When discussing business cases and deployment models for Next Generation Access (NGA) / FTTx it´s clear from a number of studies, such as the Yankee Group FTTH Business Model Report, that one of the most critical factor for reducing the pay-back time of the investment is the take-rate of the services offered.
Today, the dominant way to deliver broadband in the EU is via ADSL2+ from the CO (Central Office) or MDF (Main Distribution Frame), both for the incumbent operator as well as challenging operators using LLU (Local Loop Unbundling). The coverage of DSL is in general good with an average in the OECD countries of 88%. However, the bandwidth depends on the length of the local loop and to deliver higher bandwidth, deeper fiber penetration is necessary. This is what is meant with NGA.
There are also different versions of NGA:
• FTTN (Fiber To The Node) / FTTC (Fiber To The Curb)
• FTTB (Fiber To The Building)
• FTTH (Fiber To The Home)
As visualized in the picture the difference is how far the fiber infrastructure is built out toward the end customer. For the FTTN and FTTC cases fiber is built to DSLAMs located closer to the customer to be able to increase the bandwidth using VDSL2 over existing copper lines. When built out customers in the area covered can be addressed with the new higher bandwidth service with the same logic as for current ADSL2+.
For FTTB and FTTH the fiber reach all the way to the building and the sales model is therefor a bit different from the traditional DSL sales. Here the service provider needs to address the owner of the house as well to get access into the building and for greenfield deployments they also have to address the construction companies. The difference between FTTH and FTTB is that for multi dwelling units the fiber is not always pulled all the way to each apartment as for pure FTTH. Instead the fiber is terminated in a network node, as example in the basement, and each apartment gets the connectivity over Ethernet/LAN cables or VDSL2/phone wires.
When these contracts are signed and the NGA infrastructure is in place so each individual household can be addressed with the NGA service, the sum of potential households is noted as “Homes Passed”. Depending on the market and the business model the take rate can vary from small numbers increasing over time and in the extreme case 100% (e.g. when landlords see broadband Internet access as part of the basic infrastructure of the house, as example Lulebo in Luleå Sweden).

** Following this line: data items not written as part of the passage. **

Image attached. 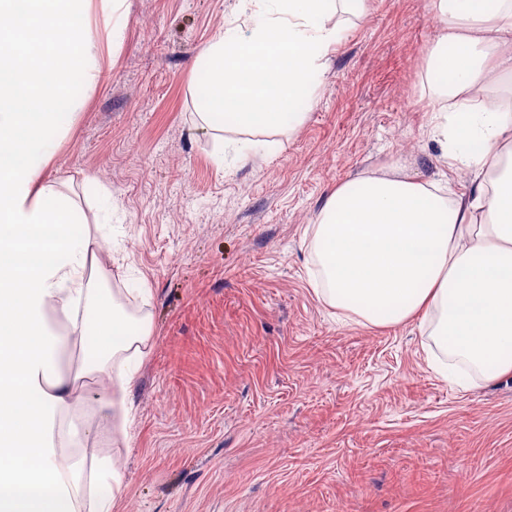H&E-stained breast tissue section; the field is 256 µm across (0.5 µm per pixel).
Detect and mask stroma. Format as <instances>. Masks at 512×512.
<instances>
[{"label": "stroma", "instance_id": "stroma-1", "mask_svg": "<svg viewBox=\"0 0 512 512\" xmlns=\"http://www.w3.org/2000/svg\"><path fill=\"white\" fill-rule=\"evenodd\" d=\"M127 2L116 49L91 0L97 76L44 180L111 239L104 288H149L130 304L153 335L128 439L97 421L75 460L113 461L117 512H512V376L465 390L417 321L344 320L313 291L304 239L360 173L442 179L431 0L344 13L305 120L278 138L196 113V59L237 0ZM234 136L281 145L230 169Z\"/></svg>", "mask_w": 512, "mask_h": 512}]
</instances>
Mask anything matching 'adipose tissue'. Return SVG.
Here are the masks:
<instances>
[{
  "label": "adipose tissue",
  "mask_w": 512,
  "mask_h": 512,
  "mask_svg": "<svg viewBox=\"0 0 512 512\" xmlns=\"http://www.w3.org/2000/svg\"><path fill=\"white\" fill-rule=\"evenodd\" d=\"M89 0H0V512H78L81 466L64 449L89 440L85 378L103 379L98 415L127 435L131 396L151 336L102 296L98 239L42 173L95 78L80 32ZM339 0H238L201 54L200 116L213 130L290 132L313 101L341 33ZM443 29L427 80L442 100L432 134L469 192L393 169L338 187L307 228L316 296L348 318L419 320L469 387L512 373V0H432ZM95 335L77 376L68 344ZM35 395L29 416L22 396ZM124 481L109 459L90 476V512H112Z\"/></svg>",
  "instance_id": "ef3b65f1"
}]
</instances>
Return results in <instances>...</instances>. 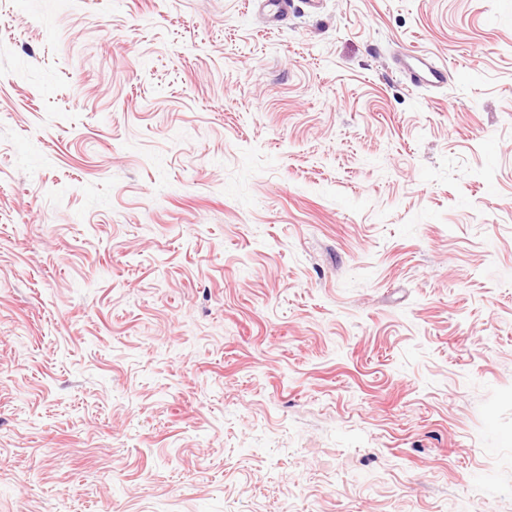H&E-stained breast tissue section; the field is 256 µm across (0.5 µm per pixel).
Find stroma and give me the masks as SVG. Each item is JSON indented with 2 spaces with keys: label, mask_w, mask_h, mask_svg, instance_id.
I'll return each instance as SVG.
<instances>
[{
  "label": "stroma",
  "mask_w": 512,
  "mask_h": 512,
  "mask_svg": "<svg viewBox=\"0 0 512 512\" xmlns=\"http://www.w3.org/2000/svg\"><path fill=\"white\" fill-rule=\"evenodd\" d=\"M0 512H512V0H0ZM262 7L268 22L281 24L288 19V14L294 7V0H253ZM447 72L430 58L413 55H403L398 69L403 79L418 88L441 86L447 80Z\"/></svg>",
  "instance_id": "stroma-1"
}]
</instances>
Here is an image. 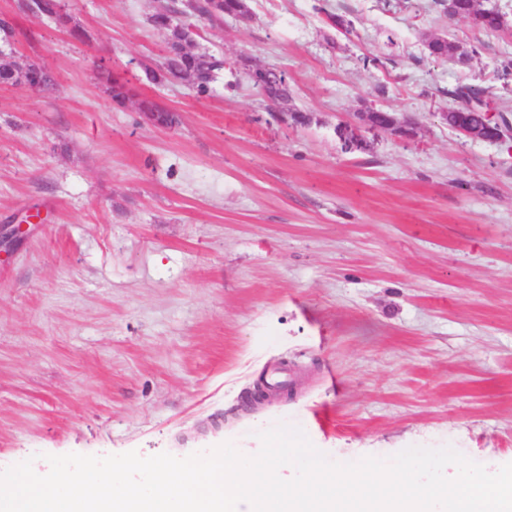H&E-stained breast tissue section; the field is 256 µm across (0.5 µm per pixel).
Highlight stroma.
I'll return each instance as SVG.
<instances>
[{"instance_id":"1","label":"stroma","mask_w":512,"mask_h":512,"mask_svg":"<svg viewBox=\"0 0 512 512\" xmlns=\"http://www.w3.org/2000/svg\"><path fill=\"white\" fill-rule=\"evenodd\" d=\"M30 0H0L17 57L55 85L0 88V470L47 455L183 458L303 429L337 462L450 446L512 463V137L442 121L467 83L512 112L509 26L487 33L433 0H250L253 18H190L227 66L208 97L150 83L153 0H66L73 39ZM352 22L329 29L326 13ZM476 46L469 66L427 36ZM288 74L301 127L267 112L240 59ZM113 71L172 111L117 110ZM398 138L339 124L366 107ZM292 382L254 402L263 370Z\"/></svg>"}]
</instances>
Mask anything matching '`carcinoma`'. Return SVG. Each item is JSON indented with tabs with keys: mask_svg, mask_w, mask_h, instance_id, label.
I'll return each instance as SVG.
<instances>
[{
	"mask_svg": "<svg viewBox=\"0 0 512 512\" xmlns=\"http://www.w3.org/2000/svg\"><path fill=\"white\" fill-rule=\"evenodd\" d=\"M444 1L449 2L456 16L472 20L478 28L486 32H496L504 27L500 22L499 11L485 7L482 0H435V4L440 6ZM35 6L37 13L53 18L61 25L67 21V16L63 14V0H37ZM183 10V3L174 0L156 9L152 14V24L164 37V55L162 68L147 72V76L155 83H160L169 76L177 77L188 82L196 97L203 98L210 94L212 84L224 71L226 61L222 56L209 52L200 53L193 47L182 46L185 26L173 25L171 19ZM196 10L198 14L211 20H220L227 15L247 21L252 16L249 0H197ZM426 47L429 56L451 57L462 66L467 65L476 53L473 46L434 35L428 39ZM28 68L29 64L22 63L14 57L9 60L0 59V87L22 84ZM99 78L108 85L112 102L116 106L124 108L131 102L130 91L114 76L103 71ZM245 78L267 101L278 107L283 104L289 105V87L278 80L274 68L252 65L245 69ZM450 96L458 105L448 109V125L452 126L461 121L473 129L484 131L487 125L494 124L490 116L489 102L483 99L480 90L471 85L461 84L450 92ZM137 109L158 125L168 127L175 123L174 115L152 100L138 101Z\"/></svg>",
	"mask_w": 512,
	"mask_h": 512,
	"instance_id": "cac0c4a2",
	"label": "carcinoma"
}]
</instances>
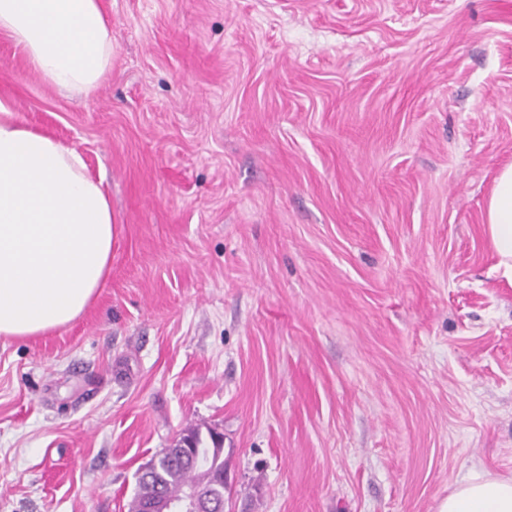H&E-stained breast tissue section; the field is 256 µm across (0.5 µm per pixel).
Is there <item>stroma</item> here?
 <instances>
[{"label": "stroma", "mask_w": 512, "mask_h": 512, "mask_svg": "<svg viewBox=\"0 0 512 512\" xmlns=\"http://www.w3.org/2000/svg\"><path fill=\"white\" fill-rule=\"evenodd\" d=\"M86 93L0 101L112 203L88 310L0 338V512H127L190 424L224 512H437L512 476V0H101ZM485 233L500 259L504 273L512 277V165L495 179L485 203Z\"/></svg>", "instance_id": "stroma-1"}]
</instances>
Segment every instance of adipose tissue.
Listing matches in <instances>:
<instances>
[{
  "instance_id": "obj_1",
  "label": "adipose tissue",
  "mask_w": 512,
  "mask_h": 512,
  "mask_svg": "<svg viewBox=\"0 0 512 512\" xmlns=\"http://www.w3.org/2000/svg\"><path fill=\"white\" fill-rule=\"evenodd\" d=\"M0 32L60 91H90L112 66L100 0H0ZM484 227L512 277V165L495 179ZM112 238V207L82 156L0 102V337L40 336L80 318L109 273ZM438 512H512V477L472 475Z\"/></svg>"
}]
</instances>
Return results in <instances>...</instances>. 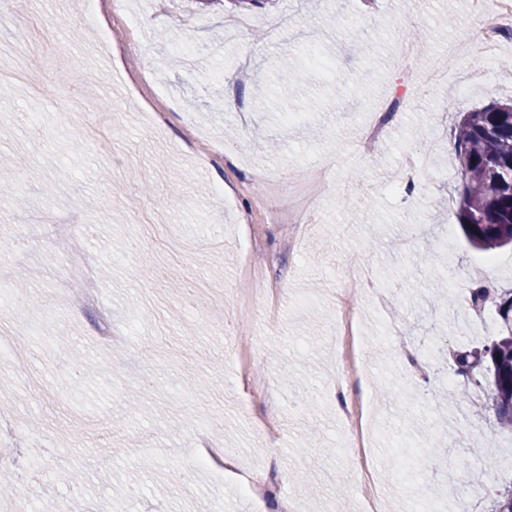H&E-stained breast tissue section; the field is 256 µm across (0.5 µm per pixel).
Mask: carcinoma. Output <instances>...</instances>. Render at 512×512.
Listing matches in <instances>:
<instances>
[{
	"mask_svg": "<svg viewBox=\"0 0 512 512\" xmlns=\"http://www.w3.org/2000/svg\"><path fill=\"white\" fill-rule=\"evenodd\" d=\"M288 72L298 83L302 69L292 61L281 63L278 89L290 96ZM454 149L463 183L456 219L467 241L482 251L512 245V100L458 113ZM475 281L471 306L493 309L497 335L475 355L453 354L452 369L464 383L460 401H471V390H480V406L493 409L500 431L512 436V288H491L483 274ZM491 512H512V484L498 491Z\"/></svg>",
	"mask_w": 512,
	"mask_h": 512,
	"instance_id": "carcinoma-1",
	"label": "carcinoma"
}]
</instances>
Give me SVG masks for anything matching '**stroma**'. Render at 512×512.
Here are the masks:
<instances>
[{
    "mask_svg": "<svg viewBox=\"0 0 512 512\" xmlns=\"http://www.w3.org/2000/svg\"><path fill=\"white\" fill-rule=\"evenodd\" d=\"M78 3L0 0V41L27 28L40 63L36 98L0 80L12 101L0 158L20 184L0 197V225L36 229L0 243V400L19 427L5 445L19 489L8 512H184L189 490L198 512H256L247 485L261 475L274 512H362L371 481L386 489L378 512L424 500L461 512L474 487L491 497L511 484V468L477 484L472 459L426 454L443 424L511 456L492 413L413 408L400 388L409 348L428 361L419 392L456 390L449 350L497 332L465 302L473 269L512 286V249L472 250L455 217L448 104L512 99V67L455 99L462 66L483 67L448 53L478 22L474 0H135V19L113 12L106 46ZM284 15L291 30L271 37ZM243 18L246 41L227 33ZM285 58L306 67L296 98L270 91ZM441 65L448 83L416 94ZM397 95L406 105L371 139L373 113ZM321 171L314 228L295 239L264 175L304 190ZM74 215L95 296L77 308L83 282L43 230ZM419 223L426 235L406 252ZM443 267L455 274L446 310L431 288ZM349 282L359 289L338 304ZM341 391L383 404L365 452L347 446ZM205 435L236 475L202 465Z\"/></svg>",
    "mask_w": 512,
    "mask_h": 512,
    "instance_id": "obj_1",
    "label": "stroma"
}]
</instances>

There is definitely a first mover advantage factor that needs to be taken into account for NGA business planning. The competitors will be behind in terms of bandwidth and with an increased gap the closer to the customer the fiber gets. The second operator offering NGA services in the same area will not reach the same penetration or price levels as the first mover and is in fact also locked out due to exclusive FTTB/FTTH contracts or the incumbent operator control of the local loop. This is an area now heavily debated by the competition authorities and regulatory bodies and there are different view on regulation depending on country and that needs to be taken into account as well, but I leave that discussion to a later blog post.